TASK: Transcribe every row below word for word, without changing any character.

Rows excerpted from a collection:
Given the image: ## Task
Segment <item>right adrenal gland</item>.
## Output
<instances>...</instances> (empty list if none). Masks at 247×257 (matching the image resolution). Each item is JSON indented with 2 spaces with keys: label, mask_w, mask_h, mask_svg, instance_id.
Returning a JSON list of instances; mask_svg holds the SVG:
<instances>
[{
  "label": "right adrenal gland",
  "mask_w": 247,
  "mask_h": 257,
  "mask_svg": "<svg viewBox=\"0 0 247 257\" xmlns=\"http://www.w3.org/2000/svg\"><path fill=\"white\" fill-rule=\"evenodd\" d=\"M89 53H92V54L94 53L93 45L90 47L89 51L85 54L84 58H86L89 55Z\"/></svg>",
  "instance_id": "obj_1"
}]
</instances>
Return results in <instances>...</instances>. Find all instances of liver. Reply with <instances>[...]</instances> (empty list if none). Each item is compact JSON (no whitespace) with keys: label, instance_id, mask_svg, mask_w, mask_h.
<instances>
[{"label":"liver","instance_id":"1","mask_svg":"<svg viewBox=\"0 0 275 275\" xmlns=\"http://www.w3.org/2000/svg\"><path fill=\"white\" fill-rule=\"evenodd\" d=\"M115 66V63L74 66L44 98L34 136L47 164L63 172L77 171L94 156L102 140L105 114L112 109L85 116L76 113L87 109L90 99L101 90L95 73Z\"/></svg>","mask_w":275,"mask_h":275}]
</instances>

TASK ANSWER:
Given the image: ## Task
Segment <item>right adrenal gland</item>.
## Output
<instances>...</instances> (empty list if none). Masks at 247×257 (matching the image resolution). Each item is JSON indented with 2 spaces with keys: label, mask_w, mask_h, mask_svg, instance_id.
Returning a JSON list of instances; mask_svg holds the SVG:
<instances>
[{
  "label": "right adrenal gland",
  "mask_w": 247,
  "mask_h": 257,
  "mask_svg": "<svg viewBox=\"0 0 247 257\" xmlns=\"http://www.w3.org/2000/svg\"><path fill=\"white\" fill-rule=\"evenodd\" d=\"M89 53H92V54L94 53L93 45L90 47L89 51L85 54L84 58H86L89 55Z\"/></svg>",
  "instance_id": "obj_1"
}]
</instances>
Return results in <instances>...</instances>. Find all instances of liver. Reply with <instances>[...]</instances> (empty list if none). Each item is compact JSON (no whitespace) with keys: label, instance_id, mask_svg, mask_w, mask_h.
<instances>
[{"label":"liver","instance_id":"1","mask_svg":"<svg viewBox=\"0 0 275 275\" xmlns=\"http://www.w3.org/2000/svg\"><path fill=\"white\" fill-rule=\"evenodd\" d=\"M115 66V63L74 66L44 98L34 136L47 164L63 172L77 171L94 156L102 140L105 114L112 109L85 116L76 113L87 109L90 99L101 90L95 73Z\"/></svg>","mask_w":275,"mask_h":275}]
</instances>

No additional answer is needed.